EXERCISE INSTRUCTIONS: Transcribe all of the records precisely as they are presented.

(Stored data entries)
────────
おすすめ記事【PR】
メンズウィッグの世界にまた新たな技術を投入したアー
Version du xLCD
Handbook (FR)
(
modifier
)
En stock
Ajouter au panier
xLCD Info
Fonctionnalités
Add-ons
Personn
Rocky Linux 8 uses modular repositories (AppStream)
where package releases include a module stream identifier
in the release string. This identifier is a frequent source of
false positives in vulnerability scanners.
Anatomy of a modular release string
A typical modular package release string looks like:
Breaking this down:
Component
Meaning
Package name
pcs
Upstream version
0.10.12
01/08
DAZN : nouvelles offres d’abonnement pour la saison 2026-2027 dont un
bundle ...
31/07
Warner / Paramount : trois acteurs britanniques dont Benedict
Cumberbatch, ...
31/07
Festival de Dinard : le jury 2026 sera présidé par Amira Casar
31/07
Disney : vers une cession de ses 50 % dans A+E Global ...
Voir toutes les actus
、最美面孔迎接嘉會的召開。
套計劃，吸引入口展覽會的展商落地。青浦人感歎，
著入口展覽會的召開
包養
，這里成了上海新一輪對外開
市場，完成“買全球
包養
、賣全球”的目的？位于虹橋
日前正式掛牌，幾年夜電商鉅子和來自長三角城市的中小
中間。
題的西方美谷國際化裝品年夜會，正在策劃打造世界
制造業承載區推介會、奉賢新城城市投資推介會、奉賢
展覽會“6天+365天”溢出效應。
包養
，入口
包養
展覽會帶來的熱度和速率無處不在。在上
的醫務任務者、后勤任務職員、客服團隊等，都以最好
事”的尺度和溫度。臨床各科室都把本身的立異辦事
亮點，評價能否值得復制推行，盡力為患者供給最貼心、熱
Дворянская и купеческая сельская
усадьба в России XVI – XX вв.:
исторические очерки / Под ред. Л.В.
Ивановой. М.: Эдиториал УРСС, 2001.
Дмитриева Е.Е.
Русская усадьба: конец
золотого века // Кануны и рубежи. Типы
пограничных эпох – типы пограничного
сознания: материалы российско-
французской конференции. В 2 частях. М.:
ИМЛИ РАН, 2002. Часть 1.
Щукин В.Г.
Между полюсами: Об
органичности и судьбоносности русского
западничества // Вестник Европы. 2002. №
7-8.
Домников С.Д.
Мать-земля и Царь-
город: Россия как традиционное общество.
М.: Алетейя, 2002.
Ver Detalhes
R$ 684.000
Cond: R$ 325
────────
EXERCISE OUTPUT:
おすすめ記事【PR】
メンズウィッグの世界にまた新たな技術を投入したアー
Version du xLCD
Handbook (FR)
(
modifier
)
En stock
Ajouter au panier
xLCD Info
Fonctionnalités
Add-ons
Personn
Rocky Linux 8 uses modular repositories (AppStream)
where package releases include a module stream identifier
in the release string. This identifier is a frequent source of
false positives in vulnerability scanners.
Anatomy of a modular release string
A typical modular package release string looks like:
Breaking this down:
Component
Meaning
Package name
pcs
Upstream version
0.10.12
01/08
DAZN : nouvelles offres d’abonnement pour la saison 2026-2027 dont un
bundle ...
31/07
Warner / Paramount : trois acteurs britanniques dont Benedict
Cumberbatch, ...
31/07
Festival de Dinard : le jury 2026 sera présidé par Amira Casar
31/07
Disney : vers une cession de ses 50 % dans A+E Global ...
Voir toutes les actus
、最美面孔迎接嘉會的召開。
套計劃，吸引入口展覽會的展商落地。青浦人感歎，
著入口展覽會的召開
包養
，這里成了上海新一輪對外開
市場，完成“買全球
包養
、賣全球”的目的？位于虹橋
日前正式掛牌，幾年夜電商鉅子和來自長三角城市的中小
中間。
題的西方美谷國際化裝品年夜會，正在策劃打造世界
制造業承載區推介會、奉賢新城城市投資推介會、奉賢
展覽會“6天+365天”溢出效應。
包養
，入口
包養
展覽會帶來的熱度和速率無處不在。在上
的醫務任務者、后勤任務職員、客服團隊等，都以最好
事”的尺度和溫度。臨床各科室都把本身的立異辦事
亮點，評價能否值得復制推行，盡力為患者供給最貼心、熱
Дворянская и купеческая сельская
усадьба в России XVI – XX вв.:
исторические очерки / Под ред. Л.В.
Ивановой. М.: Эдиториал УРСС, 2001.
Дмитриева Е.Е.
Русская усадьба: конец
золотого века // Кануны и рубежи. Типы
пограничных эпох – типы пограничного
сознания: материалы российско-
французской конференции. В 2 частях. М.:
ИМЛИ РАН, 2002. Часть 1.
Щукин В.Г.
Между полюсами: Об
органичности и судьбоносности русского
западничества // Вестник Европы. 2002. №
7-8.
Домников С.Д.
Мать-земля и Царь-
город: Россия как традиционное общество.
М.: Алетейя, 2002.
Ver Detalhes
R$ 684.000
Cond: R$ 325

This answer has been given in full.